Genomic Heterogeneity of Pancreatic Ductal Adenocarcinoma and Its Clinical Impact

Abstract

Pancreatic ductal adenocarcinoma (PDAC) is one of the leading causes of cancer death due to limited advances in recent years in early diagnosis and personalized therapy capable of overcoming tumor resistance to chemotherapy. In the last decades, significant advances have been achieved in the identification of recurrent genetic and molecular alterations of PDAC including those involving the KRAS, CDKN2A, SMAD4, and TP53 driver genes. Despite these common genetic traits, PDAC are highly heterogeneous tumors at both the inter- and intra-tumoral genomic level, which might contribute to distinct tumor behavior and response to therapy, with variable patient outcomes. Despite this, genetic and genomic data on PDAC has had a limited impact on the clinical management of patients. Integration of genomic data for classification of PDAC into clinically defined entities-i.e., classical vs. squamous subtypes of PDAC-leading to different treatment approaches has the potential for significantly improving patient outcomes. In this review, we summarize current knowledge about the most relevant genomic subtypes of PDAC including the impact of distinct patterns of intra-tumoral genomic heterogeneity on the classification and clinical and therapeutic management of PDAC.

Keywords: chemoresistance; genetic heterogeneity; genomic subtypes; pancreatic ductal adenocarcinoma; prognosis.

Figure 1

Key molecular, histopathological, and immunological features of the major molecular subtypes of PDAC defined based on the GEP of individual tumors. Classical, exocrine, and endocrine differentiated and immune-related PDAC harbor pancreatic epithelial cell differentiation driven by increased expression of endodermal identity genes (depicted in red), that are frequently associated with both low cellular collagen-rich (mature) stroma and variable profiles of tumor infiltrating immune cells.

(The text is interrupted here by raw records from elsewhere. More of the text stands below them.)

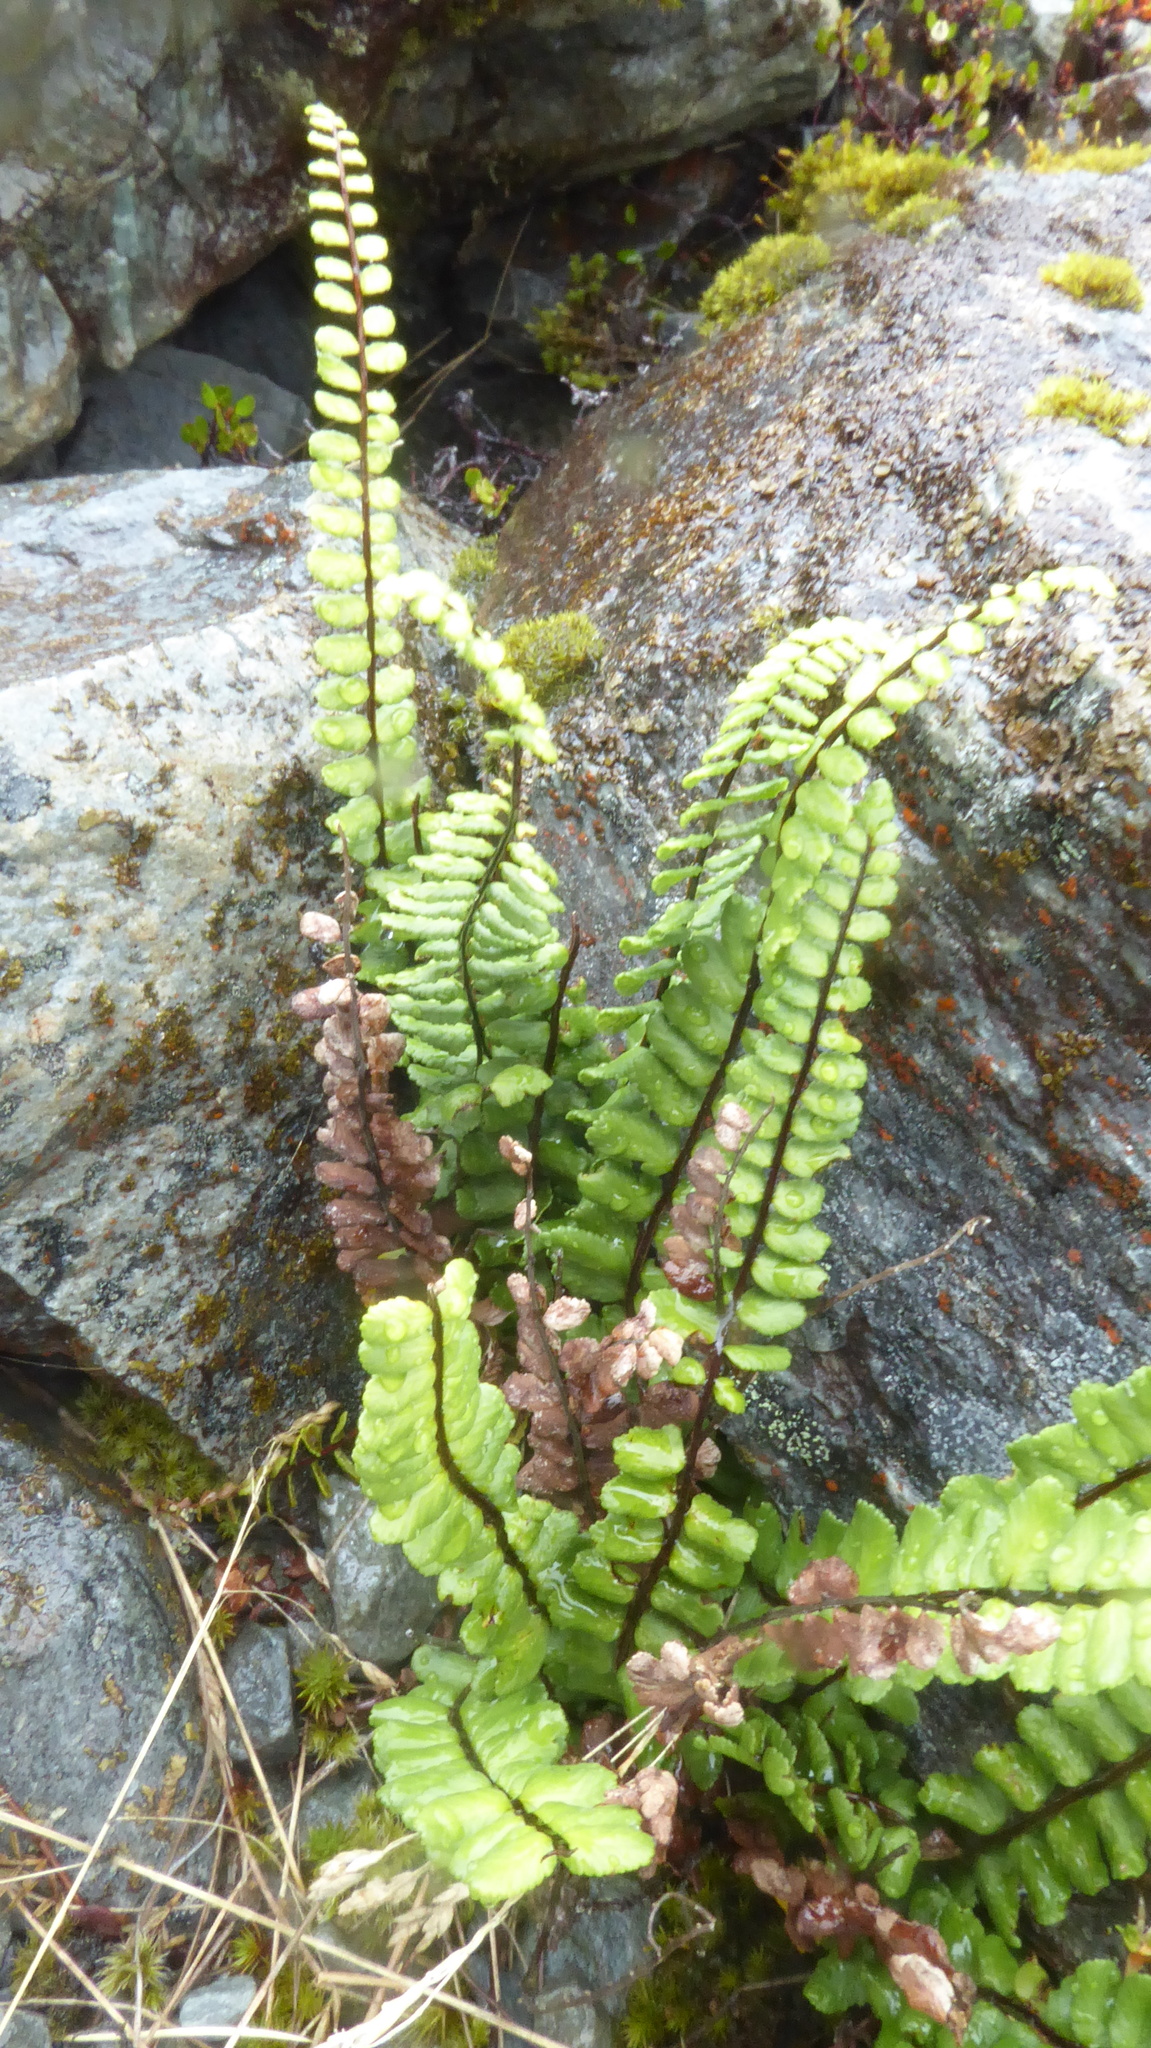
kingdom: Plantae
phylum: Tracheophyta
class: Polypodiopsida
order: Polypodiales
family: Aspleniaceae
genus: Asplenium
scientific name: Asplenium trichomanes
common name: Maidenhair spleenwort
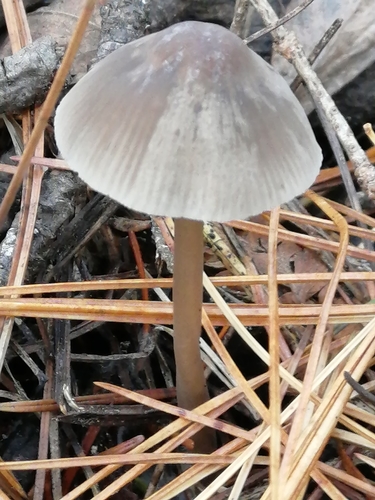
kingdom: Fungi
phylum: Basidiomycota
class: Agaricomycetes
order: Agaricales
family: Mycenaceae
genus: Mycena
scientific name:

In contrast, squamous PDAC cells display histological dedifferentiation driven by the downregulation of pancreatic endodermal cell-fate determining genes and activation of EMT program (depicted in purple) to further acquisition of mesenchymal features, and are usually embedded in a highly cellular stroma enriched in activated CAFs (immature). EMT: epithelial-to-mesenchymal transition; PSC: pancreatic stellate cells; Treg: regulatory T lymphocytes; NK: natural killer cells; TAM: tumor-associated macrophages; CAF: cancer associated fibroblast; AI: allelic imbalance. (↓): decrease; (↑): increase. Created with BioRender.com.

Figure 2

Schematic overview of the most relevant clinico-pathological features that have been recurrently associated with distinct molecular subtypes of PDAC. Dotted lines indicate non-well-defined clear-cut features between different molecular subtypes of PDAC. d-DSBR: double-strand break repair deficient; d-MMR: mismatch repair-deficient; GEM: gemcitabine; i: inhibitor; AI: allelic imbalance; amp: gene amplification; (↓): decrease; (↑): increase; (+): positive expression; (−): negative expression.

Figure 3

Detection of GATA6, HNF1A, CFTR, KRT81, and KRT17 PDAC molecular subtype-associated biomarker expression by immunohistochemistry of paraffin-embedded primary PDAC sections. Representative images of well/moderately differentiated tumor tissues displaying overexpression of GATA6 and lack of expression of KRT81 and KRT17, associated (i.e., exo/endocrine PDAC) or not (i.e., classical) with higher levels of HNF1A and CFTR proteins altogether are typically seen in tumors with non-squamous PDAC subtypes (A); whereas poorly-differentiated tissues with high expression levels of KRT81 and KRT17 showing no stain of GATA6, HNF1A, CFTR are frequently present in the squamous PDAC tumors (B). HE: hematoxylin and eosin staining; (+): positive expression; (−): negative expression. Images of GATA6 and HNF1A, and CFTR and KRT81 were obtained with permission from the Human Protein Atlas (v20.proteinatlas.org) and Henning et al., respectively [92].